Франсиско Асеведо, "Воспоминания библиотекаря" (1955)
Сон и явъ(нем.).
Hann tekr sverthit Gram ok leggr i
methal theira bert. (Он берет меч Грам и кладет его обнаженным между
собой и ею. -- "Сага о Вельсунгах")
"VdlsungaSaga" 27
В рассказе я буду придерживаться реальности или, по крайней мере, своих
воспоминаний о реальности, что, в конце концов, одно и то же. События
произошли недавно, но в литературном обиходе, как известно, принято
дописывать подробности и заострять акценты. Я хочу рассказать о встрече с
Ульрикой (не знаю и, видимо, никогда не узнаю ее имени) в Йорке. Все
происшествие заняло вечер и утро.
Конечно, я мог бы придумать, что в первый раз увидел ее у "Пяти
сестер", под не запятнанными ничьим воображением витражами, которые пощадили
кромвелевские иконоборцы, но на самом деле мы познакомились в зальчике
"Northern Inn" ("Северная гостиница"), за стенами города. Было полупусто,
она сидела ко мне спиной. Ей предложили выпить, последовал отказ.
-- Я феминистка, -- бросила она, -- и не собираюсь подражать мужчинам.
Мне отвратительны их табак и спиртное.
Фраза рассчитывала на успех, я понял, что ее произносят не впервые.

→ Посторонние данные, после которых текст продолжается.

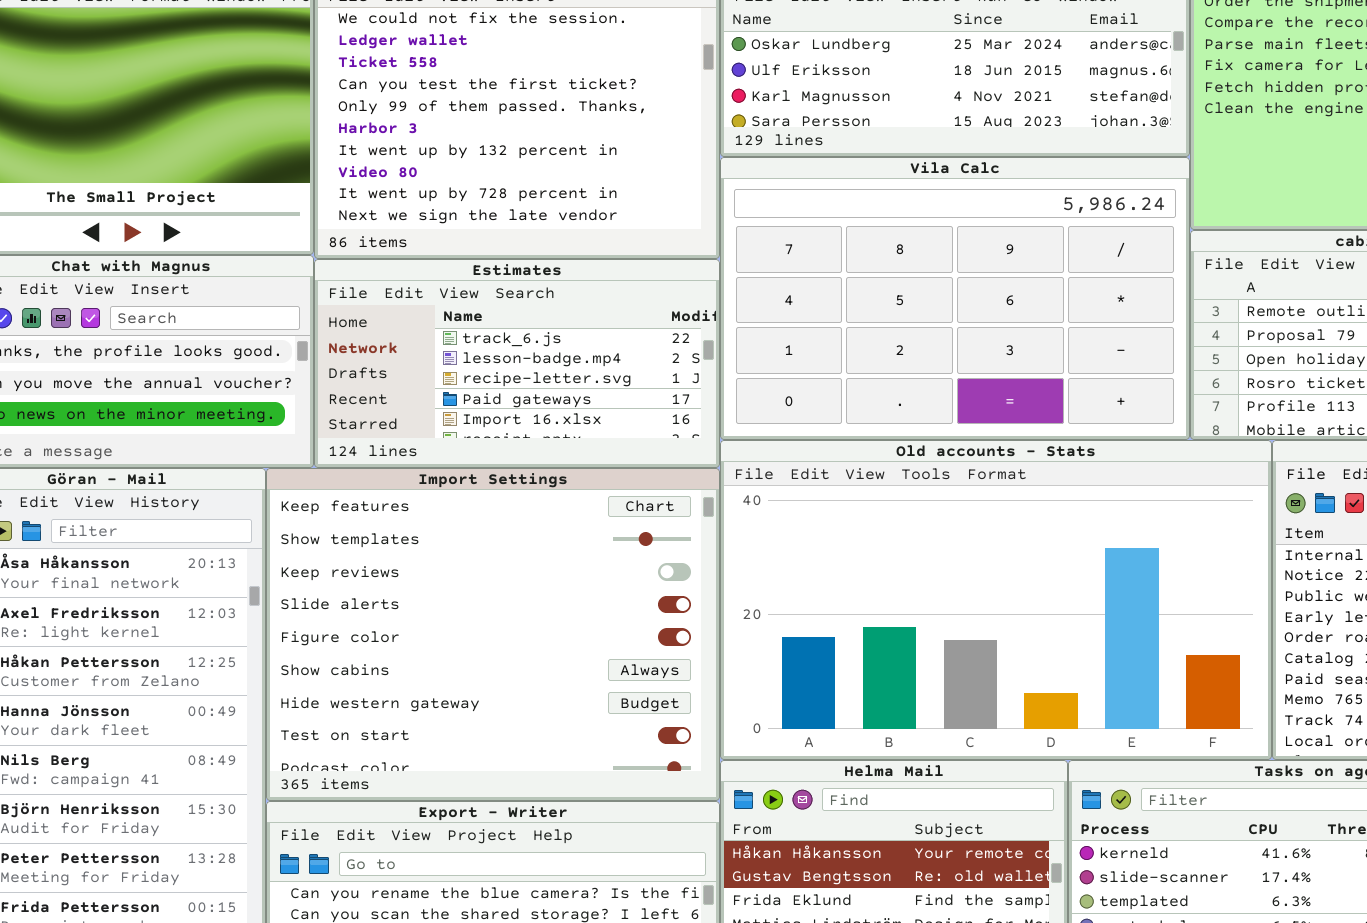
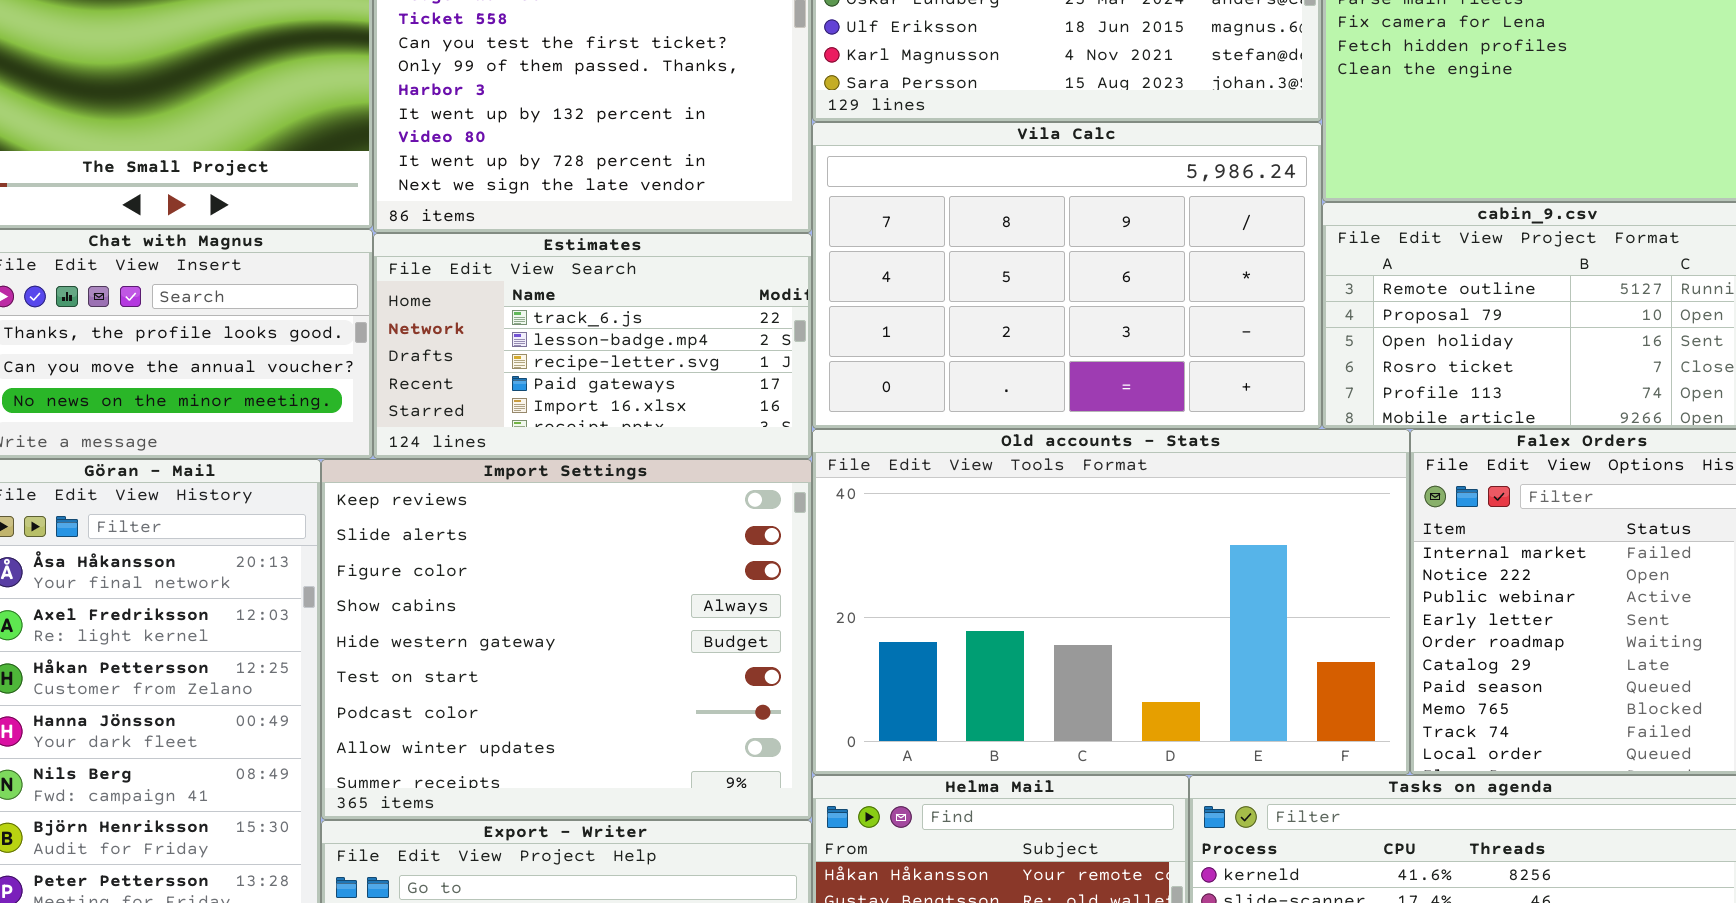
Import Settings: [266,468,720,801] -> [321,459,812,820], scrolled down 2 rows

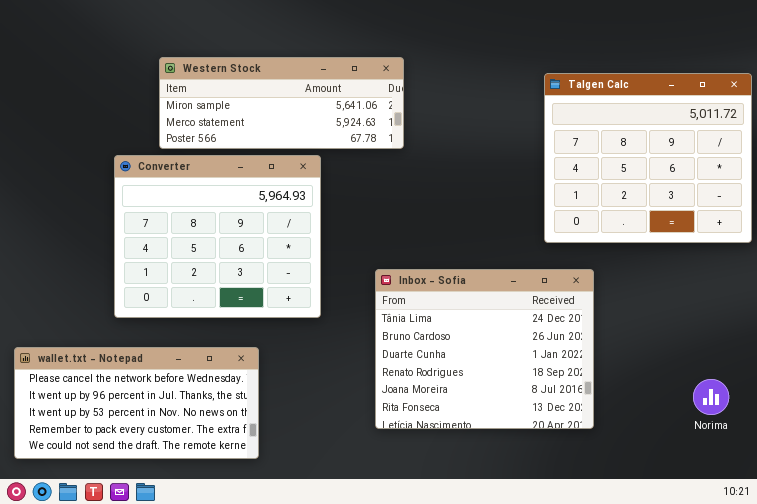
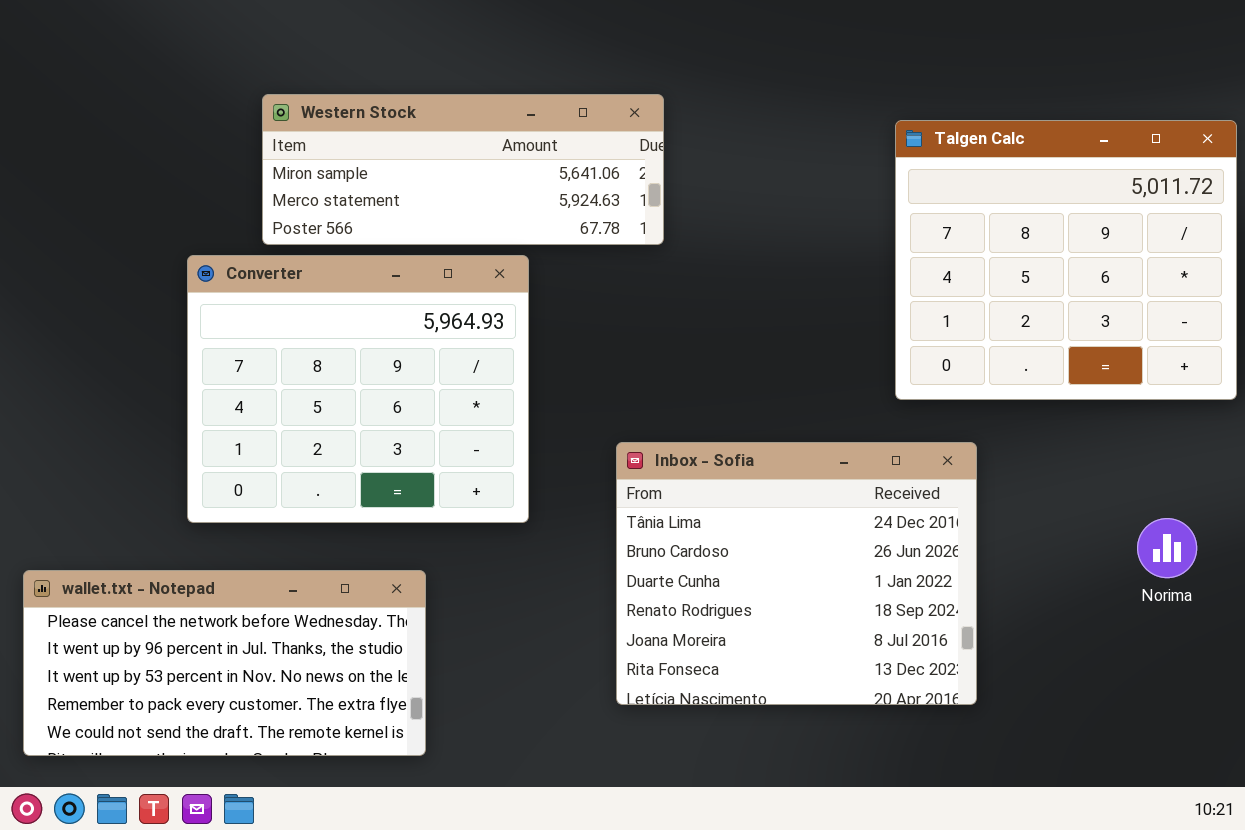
Norima: [693,379,729,415] -> [1137,518,1197,578], moved

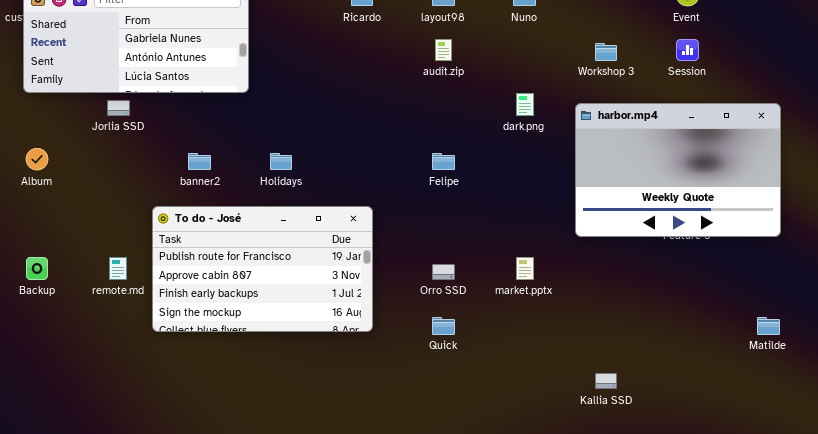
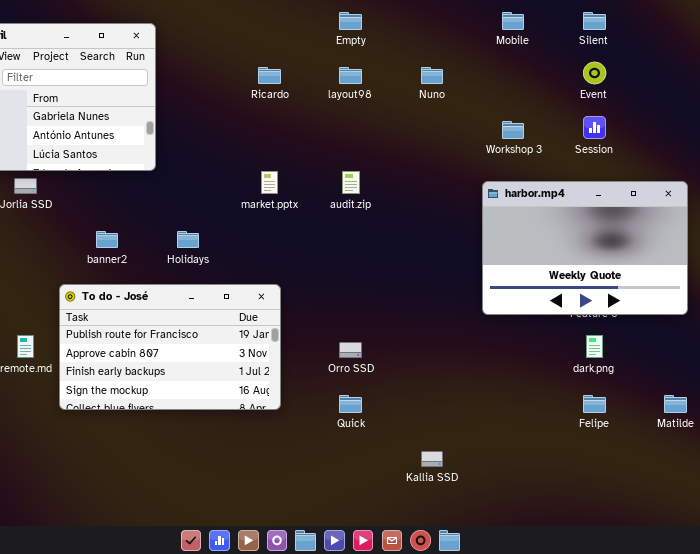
audit.zip: [435,39,452,61] -> [342,171,360,194], moved
dark.png: [516,93,534,116] -> [586,335,603,358], moved
Felipe: [432,153,455,170] -> [583,395,606,413], moved
market.pptx: [516,257,534,280] -> [261,171,278,194], moved
Kallia SSD: [595,373,617,389] -> [421,451,443,467], moved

Потом я узнал, до чего эта мысль не в ее характере; впрочем, наши слова
часто не похожи на нас.
Она, по ее словам, опоздала в здешний музей, но ее пустили, узнав, что
посетительница из Норвегии.
Кто-то заметил:
-- Норвежцы не в первый раз в Йорке.
-- Да, -- подхватила она. -- Англия была нашей, но мы ее потеряли. Если
человек вообще может хоть чем-то владеть или что-то терять.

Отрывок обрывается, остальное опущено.